A special twist are questions about fictitious issues. In my reading, that was an artifact produced by researchers. Respondents have no reason to assume that we’d ask a meaningless question and peruse the context to make sense of it. Once they made sense of it, they can give a meaningful answer, as Schuman and Kalton (1985) noted. Our demonstration of that is Strack, Schwarz, and Wänke's Social Cognition, and I review it in chapter 4 of Cognition and Communication. The answers to questions about fictitious issues are not meaningless—only the questions are.

 

  • Open versus closed. What we know is what Schuman and Presser (1981) said, and there are no qualifications to be added, at least none I’m aware of. I’m couching the differences in the language of Gricean conversational processes, where the response alternatives clarify what the researcher wants to know (chapter 5 of Cognition and Communication). This makes it look less “odd” (in fact, it’s perfectly consistent with proper conversational conduct) but doesn’t change anything about the robust effect.

 

  • Don't know and middle alternative. Same thing. Nothing to be added to what Schuman and Presser (1981) said, I think. Except, perhaps, that “full filters” can convey the expectation that you should only answer when you are an expert. Hence, they discourage people from reporting opinions they would otherwise report (reviewed in Cognition and Communication, chapter 5).

 

  • Tone of wording.
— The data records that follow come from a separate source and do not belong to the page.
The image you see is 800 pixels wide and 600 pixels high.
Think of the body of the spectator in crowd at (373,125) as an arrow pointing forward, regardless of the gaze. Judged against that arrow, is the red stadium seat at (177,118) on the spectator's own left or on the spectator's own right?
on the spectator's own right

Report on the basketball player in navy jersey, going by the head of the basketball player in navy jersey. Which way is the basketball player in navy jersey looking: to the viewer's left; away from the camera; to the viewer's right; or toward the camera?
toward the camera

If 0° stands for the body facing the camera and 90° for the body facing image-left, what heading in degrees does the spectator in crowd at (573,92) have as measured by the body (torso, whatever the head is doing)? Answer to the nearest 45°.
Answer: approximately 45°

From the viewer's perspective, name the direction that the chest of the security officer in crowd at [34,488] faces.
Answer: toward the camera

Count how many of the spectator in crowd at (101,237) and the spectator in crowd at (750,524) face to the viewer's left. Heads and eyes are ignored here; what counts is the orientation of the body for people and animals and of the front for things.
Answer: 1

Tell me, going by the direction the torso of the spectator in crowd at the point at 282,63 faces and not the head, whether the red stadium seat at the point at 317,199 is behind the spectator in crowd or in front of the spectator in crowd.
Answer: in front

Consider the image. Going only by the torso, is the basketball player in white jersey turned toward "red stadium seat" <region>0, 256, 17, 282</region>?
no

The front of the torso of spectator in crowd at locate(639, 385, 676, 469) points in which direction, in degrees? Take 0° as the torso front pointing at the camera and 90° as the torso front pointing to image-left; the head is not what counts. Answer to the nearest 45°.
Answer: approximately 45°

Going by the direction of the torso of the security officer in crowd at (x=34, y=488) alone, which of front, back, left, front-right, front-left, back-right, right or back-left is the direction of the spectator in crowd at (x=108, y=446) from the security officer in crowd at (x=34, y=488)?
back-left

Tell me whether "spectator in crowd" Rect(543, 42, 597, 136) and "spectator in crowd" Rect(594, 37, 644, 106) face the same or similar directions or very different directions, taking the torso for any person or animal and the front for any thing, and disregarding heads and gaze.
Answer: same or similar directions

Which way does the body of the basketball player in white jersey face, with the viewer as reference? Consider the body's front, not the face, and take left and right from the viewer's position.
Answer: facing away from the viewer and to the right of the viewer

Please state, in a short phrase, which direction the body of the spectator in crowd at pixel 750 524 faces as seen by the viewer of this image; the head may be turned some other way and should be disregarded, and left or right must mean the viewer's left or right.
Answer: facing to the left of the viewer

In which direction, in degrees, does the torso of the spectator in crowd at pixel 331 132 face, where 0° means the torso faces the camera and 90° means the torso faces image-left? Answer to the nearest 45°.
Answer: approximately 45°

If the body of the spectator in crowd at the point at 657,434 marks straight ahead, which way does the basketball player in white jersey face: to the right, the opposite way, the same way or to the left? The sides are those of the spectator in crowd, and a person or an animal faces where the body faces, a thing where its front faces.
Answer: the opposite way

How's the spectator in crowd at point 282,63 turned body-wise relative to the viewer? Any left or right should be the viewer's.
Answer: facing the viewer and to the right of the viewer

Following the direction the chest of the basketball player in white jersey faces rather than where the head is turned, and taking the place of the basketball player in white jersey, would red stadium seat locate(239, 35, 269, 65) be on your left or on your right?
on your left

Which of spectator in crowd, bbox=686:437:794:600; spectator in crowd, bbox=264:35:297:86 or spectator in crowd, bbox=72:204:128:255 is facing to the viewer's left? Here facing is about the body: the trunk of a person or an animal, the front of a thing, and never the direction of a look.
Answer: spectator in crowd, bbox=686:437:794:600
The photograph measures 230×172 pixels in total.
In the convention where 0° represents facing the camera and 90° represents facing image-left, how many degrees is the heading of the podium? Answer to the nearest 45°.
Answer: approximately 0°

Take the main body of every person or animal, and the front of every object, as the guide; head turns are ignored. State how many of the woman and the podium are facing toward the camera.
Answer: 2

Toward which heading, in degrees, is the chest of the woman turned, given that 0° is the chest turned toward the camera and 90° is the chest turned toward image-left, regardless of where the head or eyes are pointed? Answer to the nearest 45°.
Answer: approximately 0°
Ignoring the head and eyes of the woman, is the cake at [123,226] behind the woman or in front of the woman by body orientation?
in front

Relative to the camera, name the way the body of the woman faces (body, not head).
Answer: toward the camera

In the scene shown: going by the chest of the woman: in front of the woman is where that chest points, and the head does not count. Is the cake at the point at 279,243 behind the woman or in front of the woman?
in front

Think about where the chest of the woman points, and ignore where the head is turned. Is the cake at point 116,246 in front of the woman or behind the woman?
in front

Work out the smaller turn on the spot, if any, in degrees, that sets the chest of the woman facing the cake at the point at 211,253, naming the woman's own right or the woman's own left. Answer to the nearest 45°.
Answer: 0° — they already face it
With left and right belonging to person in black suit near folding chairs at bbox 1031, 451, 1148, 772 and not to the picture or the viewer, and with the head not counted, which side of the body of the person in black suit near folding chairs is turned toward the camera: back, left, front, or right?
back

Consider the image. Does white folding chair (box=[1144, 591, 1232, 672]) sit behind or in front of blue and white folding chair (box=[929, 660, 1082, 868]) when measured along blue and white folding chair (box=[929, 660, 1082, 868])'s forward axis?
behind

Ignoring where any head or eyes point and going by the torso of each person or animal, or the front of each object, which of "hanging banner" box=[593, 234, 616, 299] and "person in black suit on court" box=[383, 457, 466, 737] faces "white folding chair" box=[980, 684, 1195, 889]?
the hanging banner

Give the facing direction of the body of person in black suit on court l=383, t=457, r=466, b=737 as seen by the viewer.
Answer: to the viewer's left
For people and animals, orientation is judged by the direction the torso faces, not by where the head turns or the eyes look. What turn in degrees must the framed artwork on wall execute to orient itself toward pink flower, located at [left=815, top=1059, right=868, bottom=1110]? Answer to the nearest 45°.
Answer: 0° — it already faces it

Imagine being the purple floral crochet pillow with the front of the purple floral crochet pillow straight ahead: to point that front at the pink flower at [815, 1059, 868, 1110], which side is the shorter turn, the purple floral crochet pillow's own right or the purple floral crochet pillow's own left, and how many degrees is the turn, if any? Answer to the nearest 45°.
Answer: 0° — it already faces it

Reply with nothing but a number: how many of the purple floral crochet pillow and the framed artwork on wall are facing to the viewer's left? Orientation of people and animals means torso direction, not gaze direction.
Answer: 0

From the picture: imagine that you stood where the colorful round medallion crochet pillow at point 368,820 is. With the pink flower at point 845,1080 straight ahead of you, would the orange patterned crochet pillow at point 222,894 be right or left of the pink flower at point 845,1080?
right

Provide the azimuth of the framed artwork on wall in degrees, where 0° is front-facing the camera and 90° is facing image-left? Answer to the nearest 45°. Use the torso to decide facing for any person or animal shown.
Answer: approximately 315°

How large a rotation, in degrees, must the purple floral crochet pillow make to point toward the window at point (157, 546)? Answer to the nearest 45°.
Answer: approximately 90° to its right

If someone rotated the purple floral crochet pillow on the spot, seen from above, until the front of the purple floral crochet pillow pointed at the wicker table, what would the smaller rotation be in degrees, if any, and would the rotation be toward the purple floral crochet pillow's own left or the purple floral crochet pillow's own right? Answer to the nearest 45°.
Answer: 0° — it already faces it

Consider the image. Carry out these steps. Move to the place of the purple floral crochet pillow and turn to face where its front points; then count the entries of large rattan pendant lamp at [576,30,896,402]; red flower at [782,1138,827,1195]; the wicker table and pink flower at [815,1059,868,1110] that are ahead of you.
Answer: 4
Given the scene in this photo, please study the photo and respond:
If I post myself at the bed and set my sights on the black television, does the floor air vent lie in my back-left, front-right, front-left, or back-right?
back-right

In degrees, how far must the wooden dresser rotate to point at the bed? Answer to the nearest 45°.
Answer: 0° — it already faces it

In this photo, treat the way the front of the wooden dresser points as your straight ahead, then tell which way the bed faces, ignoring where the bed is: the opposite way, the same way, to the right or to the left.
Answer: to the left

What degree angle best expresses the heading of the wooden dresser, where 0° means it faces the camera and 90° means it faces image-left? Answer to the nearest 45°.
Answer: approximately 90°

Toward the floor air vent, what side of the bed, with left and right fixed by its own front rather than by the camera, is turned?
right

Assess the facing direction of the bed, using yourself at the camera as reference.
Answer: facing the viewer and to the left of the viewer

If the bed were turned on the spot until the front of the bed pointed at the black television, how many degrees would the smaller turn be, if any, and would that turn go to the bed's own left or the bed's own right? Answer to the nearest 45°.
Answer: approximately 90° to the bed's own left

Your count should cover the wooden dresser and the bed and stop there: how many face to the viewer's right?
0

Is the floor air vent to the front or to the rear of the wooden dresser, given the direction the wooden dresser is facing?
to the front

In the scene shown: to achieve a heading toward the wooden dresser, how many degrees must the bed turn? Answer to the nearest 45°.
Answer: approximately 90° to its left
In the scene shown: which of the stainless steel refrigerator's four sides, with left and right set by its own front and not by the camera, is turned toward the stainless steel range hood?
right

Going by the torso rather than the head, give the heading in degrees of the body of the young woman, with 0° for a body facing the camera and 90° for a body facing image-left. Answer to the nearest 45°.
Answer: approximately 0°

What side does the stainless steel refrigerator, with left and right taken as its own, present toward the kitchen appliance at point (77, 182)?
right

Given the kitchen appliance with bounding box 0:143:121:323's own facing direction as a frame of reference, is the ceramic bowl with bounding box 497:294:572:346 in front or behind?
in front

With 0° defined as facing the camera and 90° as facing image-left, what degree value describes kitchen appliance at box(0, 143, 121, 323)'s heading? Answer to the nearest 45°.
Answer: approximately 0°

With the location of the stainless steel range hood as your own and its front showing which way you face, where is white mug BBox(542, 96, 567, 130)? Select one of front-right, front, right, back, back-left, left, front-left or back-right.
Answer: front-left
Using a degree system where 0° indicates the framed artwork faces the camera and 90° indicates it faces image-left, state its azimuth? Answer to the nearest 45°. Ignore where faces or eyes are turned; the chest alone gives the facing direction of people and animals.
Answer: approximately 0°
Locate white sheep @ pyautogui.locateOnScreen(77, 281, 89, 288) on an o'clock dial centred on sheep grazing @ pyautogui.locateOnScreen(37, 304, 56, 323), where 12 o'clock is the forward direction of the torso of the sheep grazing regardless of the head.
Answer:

Aside from Hippler and Schwarz (1986) on forbid/allow, we’ve never done much on that, nor have I seen much other work. Conceptually, I think that different tones convey differentially extreme meanings, which triggers a search for different information. For example, “What do you dislike about Bush?” versus “What do you hate about Bush?” would do so, and once that stuff has been brought to mind, you use it later on.

There are a few other topics in Questions & Answers that I have nothing to say on. Eric Knowles has done some interesting work on acquiescence, which is worth looking at.

That’s it. What really impresses me is how much Schuman and Presser (1981) set the agenda twenty-five years ago. What disappoints me is that while we did well in providing more process-oriented accounts of known phenomena, we didn’t put many new phenomena on the map (aside from extensions of familiar stuff, some age- and culture-related differences, some direction of comparison effects, and so on, but that’s all perfectly within the paradigm). So looking back, I feel that the effort was useful and certainly had considerable applied impact; but its pay-off in terms of novel psychological phenomena was more limited than I once hoped.